Картины на стенах, ковровая дорожка, старинная мебель, роскошное убранство – все это создавало атмосферу нереальности. Будто я все еще сплю и вижу сон. И поверила бы. Если бы не запах выпечки, который вывел меня в общую гостиную со стоящим в самом центре круглым столом.
– Сонечка, милая! Радость-то какая! – читавшая газету Инесса Ивановна подскочила со стула и бросилась ко мне. Схватила за руки, подвела к месту напротив, усадила и захлопала в ладоши. – Глаша, все в сборе, накрывай на стол.
Девушка будто все это время за дверью пряталась. Не успела старушка отдать приказ, как она ворвалась внутрь с подносом наперевес и начала расставлять пышущие жаром блюда. От обилия которых у меня аж глаза разбежались.
Фрукты от ананасов до яблок. Несколько видов пирожных и пирогов. Растопленный шоколад, сдоба, варенье. Блины, колеты, зеленый крем-суп.
И как при таком обильном завтраке мы с тетушкой умудрились сохранить фигуры и все еще пролезаем в двери? Или не обязательно есть всё? А повар не обидится?

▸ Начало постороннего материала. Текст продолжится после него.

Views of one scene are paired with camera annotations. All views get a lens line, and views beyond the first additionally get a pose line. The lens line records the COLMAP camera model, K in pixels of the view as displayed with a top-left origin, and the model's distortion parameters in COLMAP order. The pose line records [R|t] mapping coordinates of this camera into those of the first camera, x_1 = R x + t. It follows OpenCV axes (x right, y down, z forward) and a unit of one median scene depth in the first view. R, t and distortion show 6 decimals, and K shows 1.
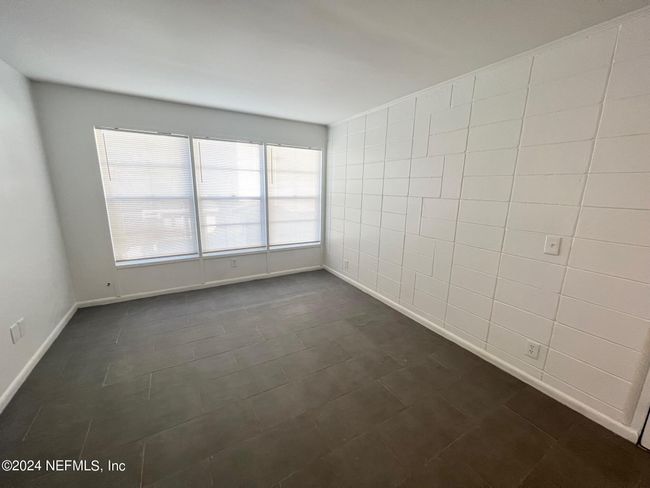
lens RADIAL K [[256.3, 0, 316.4], [0, 256.3, 242.8], [0, 0, 1]] dist [-0.001235, -0.000649]
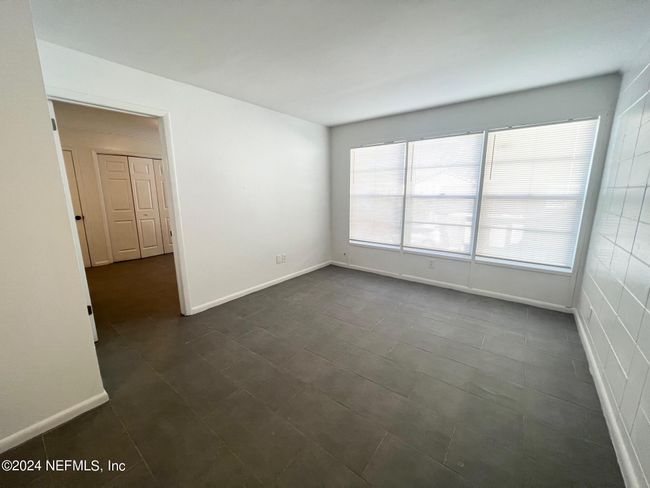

– Откушайте, барышня, ваше любимое! – улыбаясь до ушей Глаша придвинула ко мне тарелку с тем, к чему бы я и голодная не прикоснулась.
Гречневая каша. Фу. С детства ее терпеть не могу.
– Если честно, я не то, чтобы сильно…
– Не по нраву? – испугано вскинулась Инесса Ивановна.
– Вы ложечку токмо спробуйте, барышня, – взмолилась девушка. – Я ж старалася…
Черт, ну и как ей откажешь? Может, если задержу дыхание, получится проглотить?
Шумно выдохнув, я куснула содержимое ложки и удивленно охнула. Как же вкусно! Кажется, в жизни ничего лучше не пробовала. Гречка просто таяла во рту.
За первой, пошла вторая, третья, четвертая. Аж за ушами трещит. И чем больше я ела, тем шире становилась улыбка на лицах обеих женщин.
Может я сильно голодная? Да не сказать чтобы очень.
– Это просто объедение! Как вы ее готовите?
– Дык на свежем сальце, Софья Алексевна. В горшочке, с грибочками, жареным лучком. Потомить ночку и с пылу с жару, родимую, прямо на стол.
Каждое блюдо Глаша презентовала так, что и у мертвеца бы слюнки потекли. Что уж говорить о моем, вполне себе живом и растущем организме?